We just made a change to our caching service to increase the speed on the site. We use a caching database called Redis to handle our caching needs (for example if you go to your inventory we make a saved version of that in our cache DB, so that when you come back it doesn't have to do a full lookup again).
By default redis has a policy to not remove items from the cache until they are expired which is a great default for either a very small site, or a huge site that can afford to continue adding redis nodes. There is some complicated math here, but each node you add adds ~20% more capacity (because they have knowledge of each other, and the cache in each spread out) and isn't a great solution for us.
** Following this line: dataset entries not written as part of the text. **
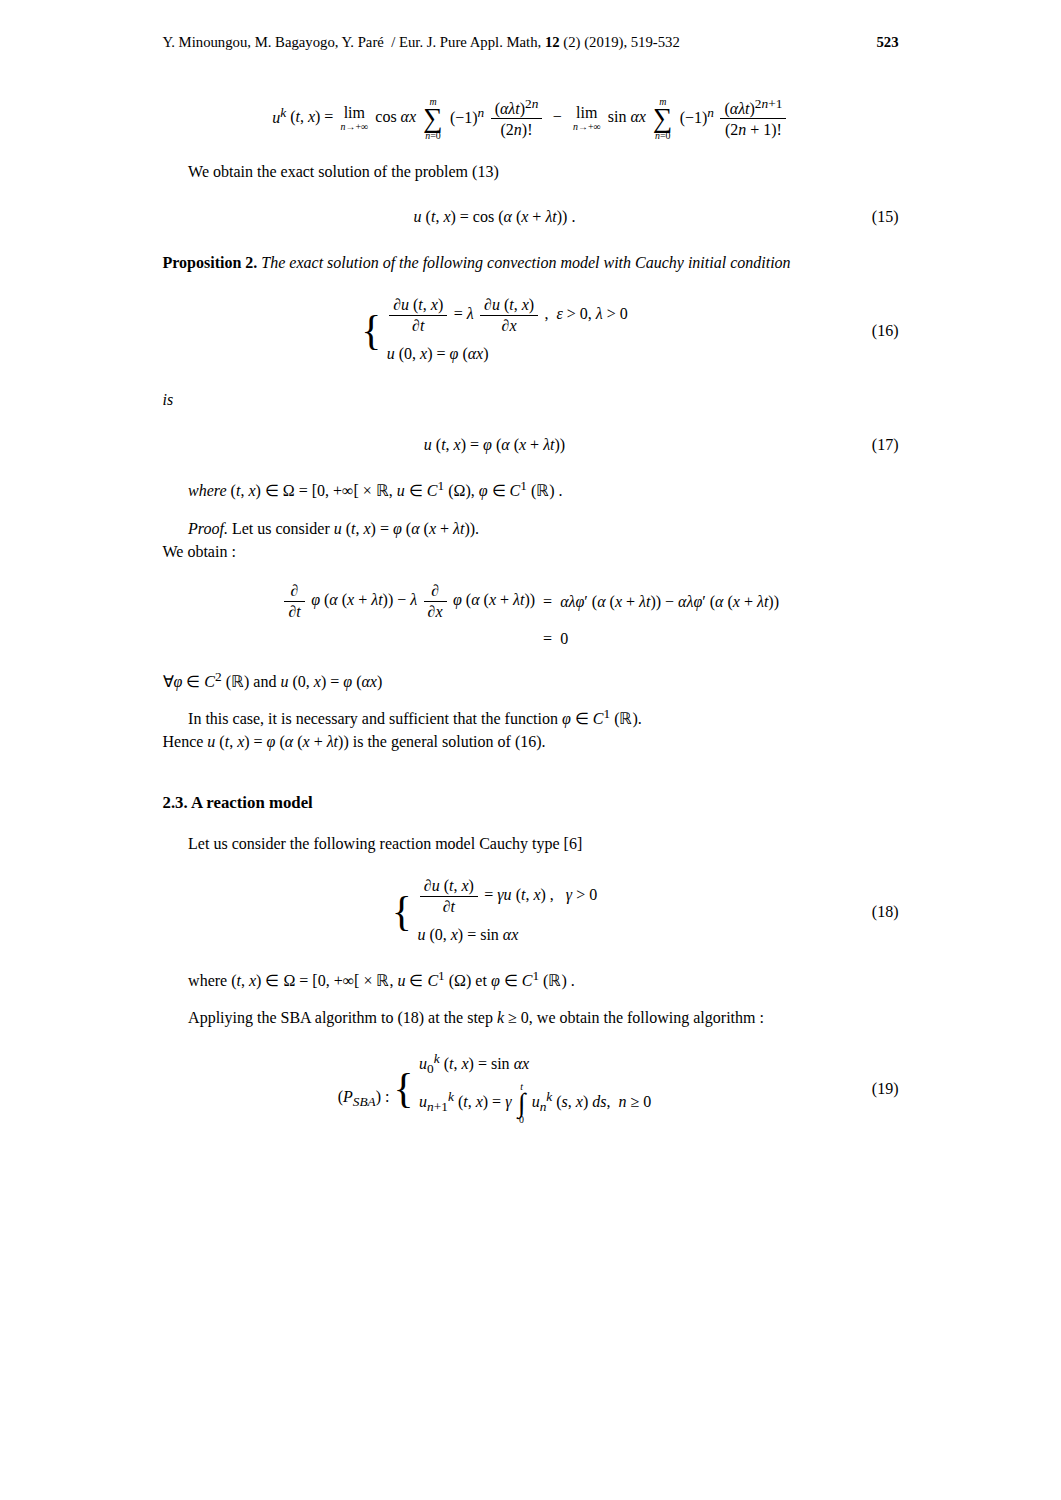Y. Minoungou, M. Bagayogo, Y. Paré / Eur. J. Pure Appl. Math, 12 (2) (2019), 519-532 523
uk (t, x) = lim n→+∞ cos αx m∑n=0 (−1)n (αλt)2n(2n)! − lim n→+∞ sin αx m∑n=0 (−1)n (αλt)2n+1(2n + 1)!
We obtain the exact solution of the problem (13)
u (t, x) = cos (α (x + λt)) .
(15)
Proposition 2. The exact solution of the following convection model with Cauchy initial condition
{ ∂u (t, x)∂t = λ ∂u (t, x)∂x , ε > 0, λ > 0 u (0, x) = φ (αx)
(16)
is
u (t, x) = φ (α (x + λt))
(17)
where (t, x) ∈ Ω = [0, +∞[ × ℝ, u ∈ C1 (Ω), φ ∈ C1 (ℝ) .
Proof. Let us consider u (t, x) = φ (α (x + λt)).
We obtain :
∂∂t φ (α (x + λt)) − λ ∂∂x φ (α (x + λt))
=
αλφ′ (α (x + λt)) − αλφ′ (α (x + λt))
=
0
∀φ ∈ C2 (ℝ) and u (0, x) = φ (αx)
In this case, it is necessary and sufficient that the function φ ∈ C1 (ℝ).
Hence u (t, x) = φ (α (x + λt)) is the general solution of (16).
2.3. A reaction model
Let us consider the following reaction model Cauchy type [6]
{ ∂u (t, x)∂t = γu (t, x) , γ > 0 u (0, x) = sin αx
(18)
where (t, x) ∈ Ω = [0, +∞[ × ℝ, u ∈ C1 (Ω) et φ ∈ C1 (ℝ) .
Appliying the SBA algorithm to (18) at the step k ≥ 0, we obtain the following algorithm :
(PSBA) : { u0k (t, x) = sin αx un+1k (t, x) = γ t∫0 unk (s, x) ds, n ≥ 0
(19)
Today we set the expiration to allkeys-lru, which means when it hits the limit it will start removing old cache keys that haven't expired yet (example: we cache your wardrobe for 3 days) to make space.
Why did this just become an issue
When we mad our final server move a few months ago, we made choices preparing for the future. Our redis instance just hit its maximum (many, many GB) last night and was attempting to continue adding to the cache. It took us months to hit our limit, and by removing older keys we've added about 50% more overhead.
More importantly we've been investing in our monitoring and reporting, so now have monitoring set up for this particular failure mode and and I will get alerts via email and slack if we start to approach this boundary again.
TLDR Our cache filled up and didn't know how to get itself out of the situation, and it took manual intervention. We have changed the expiration policy, and have monitoring for this case going forward.
💖 ✨ 🤗